* _Recorded information_
....

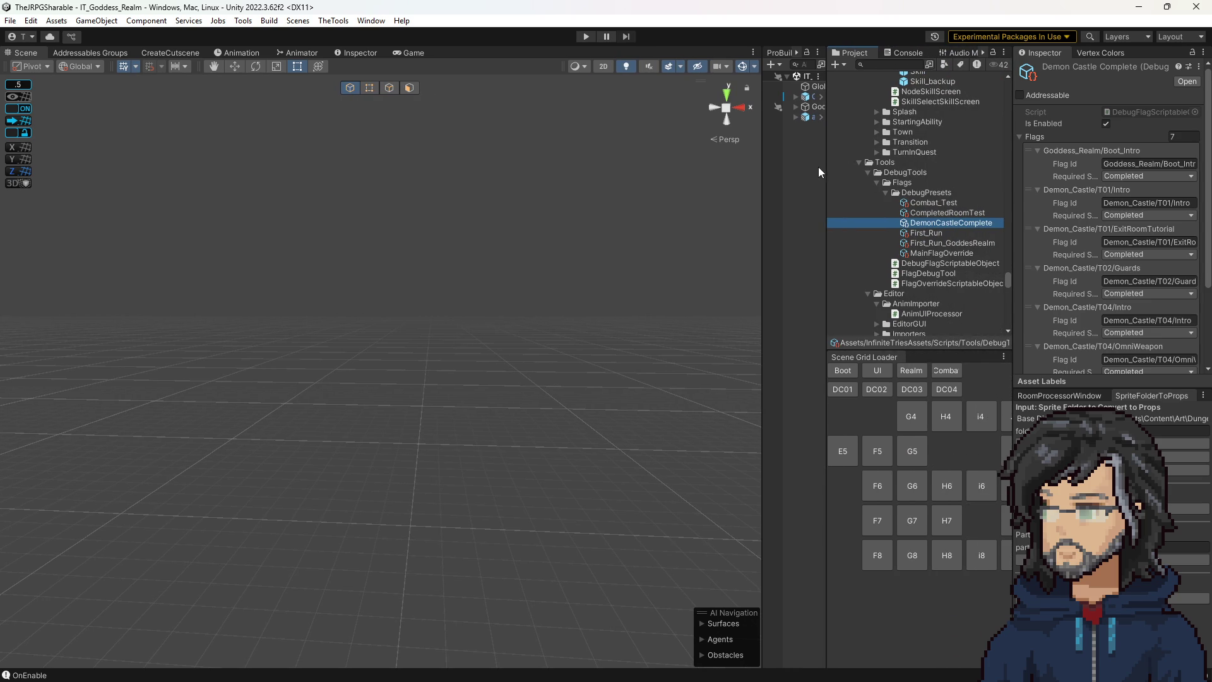
pyautogui.click(891, 64)
pyautogui.scroll(5, 935, 237)
pyautogui.scroll(-3, 927, 237)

....

The lines above must be transcribed exactly, with every picture left out.

pyautogui.click(891, 64)
pyautogui.scroll(5, 935, 237)
pyautogui.scroll(-3, 927, 237)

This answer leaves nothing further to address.